Gözlerimi açtığımda saat akşam 16:56 'yı gösteriyordu. Gözlerim büyürken, şaşkınlıkla bağırdım. "Oha be!" Dün gece biraz geç yatmıştım ama bu kadar uyuyacağımı da tahmin etmemiştim. Ayağa kalkıp lavaboya gittim ve rutinlerimi hallettikten sonra kendime yiyecek bir şeyler hazırladım. Elma suyu ve ekmek arası domates, peynir, salatalık yapmıştım. Bazı şeylerden daha güzeldi şu ekmek arası domates, peynir, salatalık.

Ekmeğimi yedikten sonra evi havalandırmak için balkon kapısını açtım ama çok soğuk gelince anında kapattım.

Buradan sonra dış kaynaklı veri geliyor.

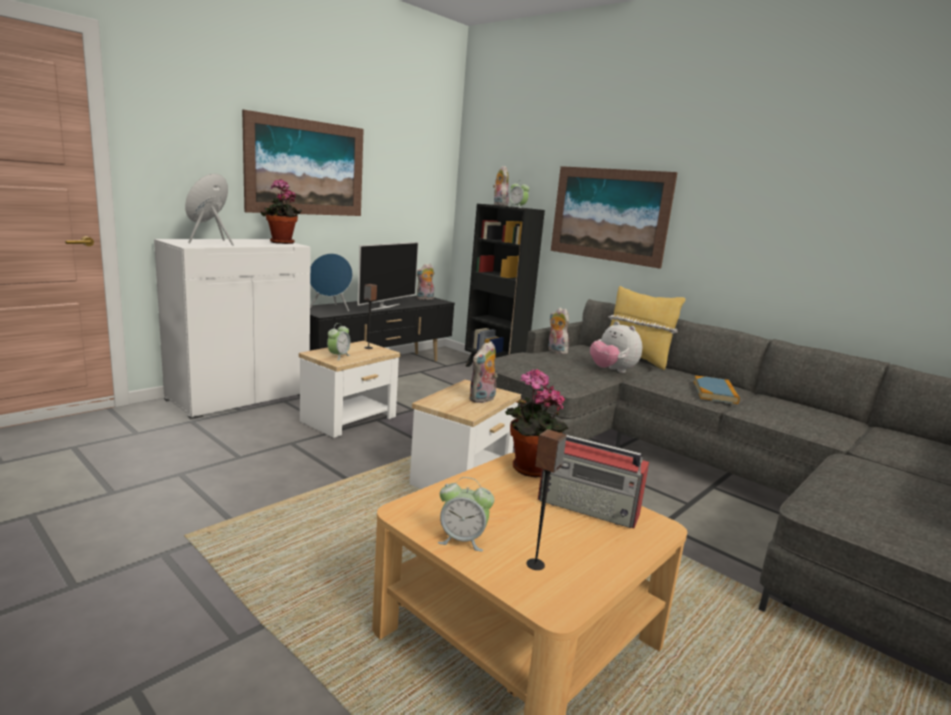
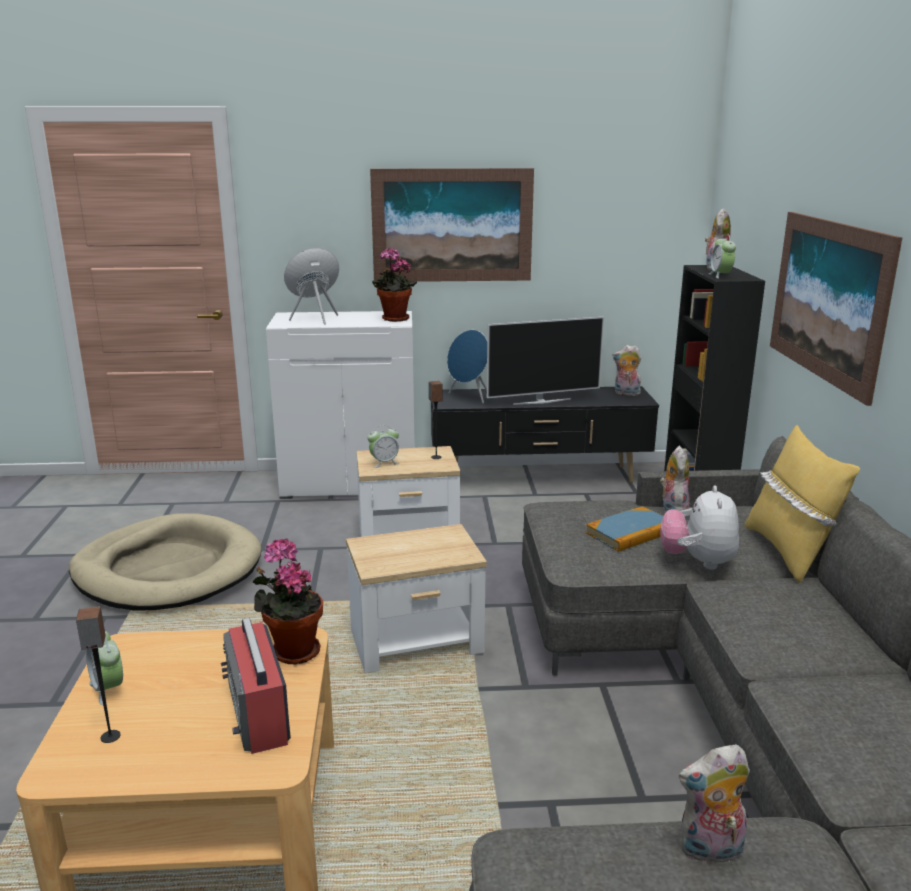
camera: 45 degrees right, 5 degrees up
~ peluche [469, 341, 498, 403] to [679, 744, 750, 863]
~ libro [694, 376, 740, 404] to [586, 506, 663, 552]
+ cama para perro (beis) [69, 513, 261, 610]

Kış yavaş yavaş geliyordu.
Televizyonu açıp, google'ye girdim ve komedi filmlerini arattım. Tam bir tane film seçmiş izleyeceğim sırada yukarıdan gelen müzik sesiyle gözlerimi devirdim .
Şarkı dinlersin anlarım, hadi sesini biraz açarsın onu da anlarım ama şu bütün apartmanın müzik sesini duyacağı kadar açmasını anlamam!

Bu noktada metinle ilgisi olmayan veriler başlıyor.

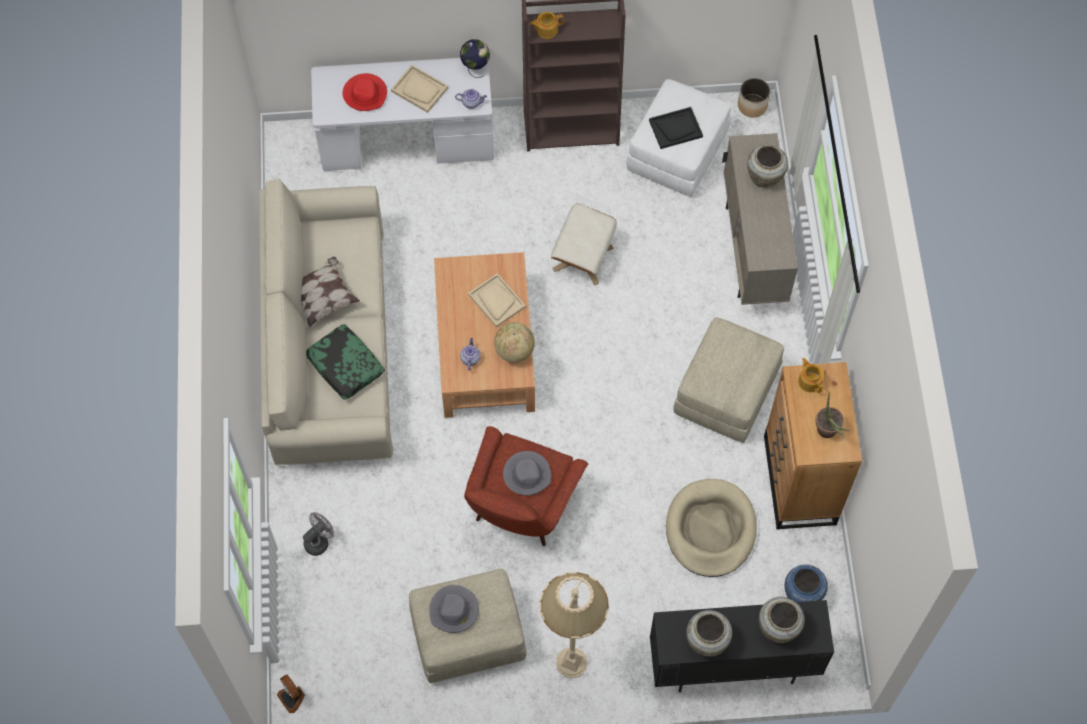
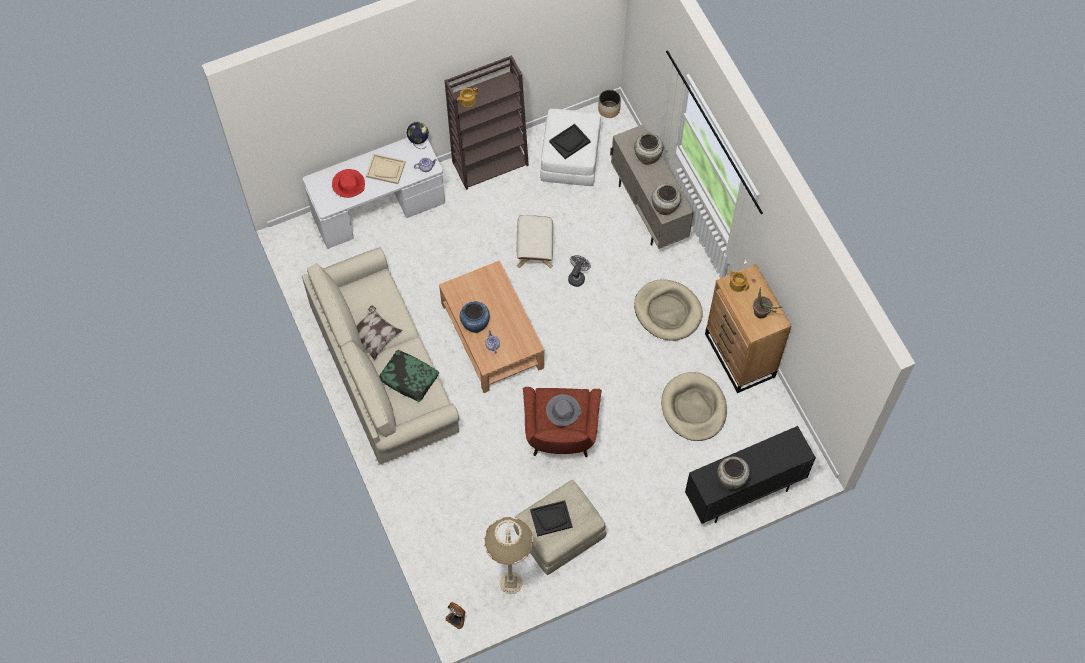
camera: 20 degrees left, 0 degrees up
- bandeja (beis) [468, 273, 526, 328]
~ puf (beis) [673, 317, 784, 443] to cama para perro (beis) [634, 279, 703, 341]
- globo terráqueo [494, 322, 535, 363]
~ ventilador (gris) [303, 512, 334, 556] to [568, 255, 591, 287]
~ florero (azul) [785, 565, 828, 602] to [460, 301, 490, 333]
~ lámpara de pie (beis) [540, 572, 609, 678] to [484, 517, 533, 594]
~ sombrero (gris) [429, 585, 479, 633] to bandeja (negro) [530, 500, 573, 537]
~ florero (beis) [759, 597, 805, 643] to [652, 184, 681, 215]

Ayağa kalkıp kapı kartını aldım ve evden çıkıp, merdivene doğru ilerledim. Yukarı çıkınca Barlas'ın dairesinin önüne gelip zile bastım. Biraz beklemiştim ama kapı açılmayınca bu sefer, parmağımı zilde bıraktım. Zil delicesine çalarken, kapı hızla açılmıştı.
"Dolunay güzelim mal mısın?"

Göz devirdim. "Sensin mal. Şu müziğin sesini kıs rahatsız oluyorum." Dediğime omuz silkti. "Bana ne."
Yüzünde eğlenen bir gülümseme vardı ama ben hiç eğlenmiyordum. Ellerimi bel boşluğuma koydum ve tek kaşımı kaldırdım. "Ne demek bana ne? Rahatsız oluyorum rahatsız, anlamıyor musun?"

Kafasını sağa sola salladı. "Anlamıyorum."
"O zaman anlatırım!" Kapının önünden onu itip, içeriye geçtim ve televizyonu kapattım. Oluşan sessizlikle gülümsedim. "Şimdi oldu."
Baygın gözlerimi bir süre üstümde gezdirdi. "Ne yapıyorsun Dolunay?"

Omuz silktim. "Senin yapman gerekeni." Bir şey demeyip, bana bakmaya devam etti. Geldiğim gibi, kapıya geri ilerledim ve elimi kaldırdım. "Hadi bay."
Tam gidecekken açtığım kapıyı, geri kapattı ve bir anda dudağıma yapıştı.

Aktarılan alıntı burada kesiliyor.